= Beginning of Section =

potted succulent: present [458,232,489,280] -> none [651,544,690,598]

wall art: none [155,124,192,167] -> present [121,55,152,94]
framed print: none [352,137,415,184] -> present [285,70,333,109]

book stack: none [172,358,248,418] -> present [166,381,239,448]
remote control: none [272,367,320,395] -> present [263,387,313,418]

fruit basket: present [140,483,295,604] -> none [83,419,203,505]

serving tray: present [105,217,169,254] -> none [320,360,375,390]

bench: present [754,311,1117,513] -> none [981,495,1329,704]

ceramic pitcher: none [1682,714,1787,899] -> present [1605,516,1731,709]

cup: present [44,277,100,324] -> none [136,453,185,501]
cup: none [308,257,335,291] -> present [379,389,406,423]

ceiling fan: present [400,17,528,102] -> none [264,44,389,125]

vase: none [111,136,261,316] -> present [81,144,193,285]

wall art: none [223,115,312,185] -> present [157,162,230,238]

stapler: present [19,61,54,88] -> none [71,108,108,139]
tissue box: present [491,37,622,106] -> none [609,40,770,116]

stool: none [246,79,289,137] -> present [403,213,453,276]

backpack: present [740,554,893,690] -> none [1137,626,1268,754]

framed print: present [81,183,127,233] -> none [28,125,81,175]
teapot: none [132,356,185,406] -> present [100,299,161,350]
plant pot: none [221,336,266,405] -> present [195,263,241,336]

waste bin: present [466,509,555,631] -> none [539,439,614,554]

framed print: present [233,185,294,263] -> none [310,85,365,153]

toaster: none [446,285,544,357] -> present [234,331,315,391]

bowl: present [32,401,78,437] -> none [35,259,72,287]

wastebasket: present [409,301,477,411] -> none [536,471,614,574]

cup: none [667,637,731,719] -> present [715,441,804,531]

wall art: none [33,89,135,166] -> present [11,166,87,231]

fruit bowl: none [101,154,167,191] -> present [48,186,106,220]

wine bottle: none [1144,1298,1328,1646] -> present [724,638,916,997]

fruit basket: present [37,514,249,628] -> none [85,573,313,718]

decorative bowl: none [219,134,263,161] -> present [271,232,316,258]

= End of Section =

## TASK TO CARRY OUT
Print out the entire listing. Keep every line exact.

## RESULT BELOW
potted succulent: present [458,232,489,280] -> none [651,544,690,598]

wall art: none [155,124,192,167] -> present [121,55,152,94]
framed print: none [352,137,415,184] -> present [285,70,333,109]

book stack: none [172,358,248,418] -> present [166,381,239,448]
remote control: none [272,367,320,395] -> present [263,387,313,418]

fruit basket: present [140,483,295,604] -> none [83,419,203,505]

serving tray: present [105,217,169,254] -> none [320,360,375,390]

bench: present [754,311,1117,513] -> none [981,495,1329,704]

ceramic pitcher: none [1682,714,1787,899] -> present [1605,516,1731,709]

cup: present [44,277,100,324] -> none [136,453,185,501]
cup: none [308,257,335,291] -> present [379,389,406,423]

ceiling fan: present [400,17,528,102] -> none [264,44,389,125]

vase: none [111,136,261,316] -> present [81,144,193,285]

wall art: none [223,115,312,185] -> present [157,162,230,238]

stapler: present [19,61,54,88] -> none [71,108,108,139]
tissue box: present [491,37,622,106] -> none [609,40,770,116]

stool: none [246,79,289,137] -> present [403,213,453,276]

backpack: present [740,554,893,690] -> none [1137,626,1268,754]

framed print: present [81,183,127,233] -> none [28,125,81,175]
teapot: none [132,356,185,406] -> present [100,299,161,350]
plant pot: none [221,336,266,405] -> present [195,263,241,336]

waste bin: present [466,509,555,631] -> none [539,439,614,554]

framed print: present [233,185,294,263] -> none [310,85,365,153]

toaster: none [446,285,544,357] -> present [234,331,315,391]

bowl: present [32,401,78,437] -> none [35,259,72,287]

wastebasket: present [409,301,477,411] -> none [536,471,614,574]

cup: none [667,637,731,719] -> present [715,441,804,531]

wall art: none [33,89,135,166] -> present [11,166,87,231]

fruit bowl: none [101,154,167,191] -> present [48,186,106,220]

wine bottle: none [1144,1298,1328,1646] -> present [724,638,916,997]

fruit basket: present [37,514,249,628] -> none [85,573,313,718]

decorative bowl: none [219,134,263,161] -> present [271,232,316,258]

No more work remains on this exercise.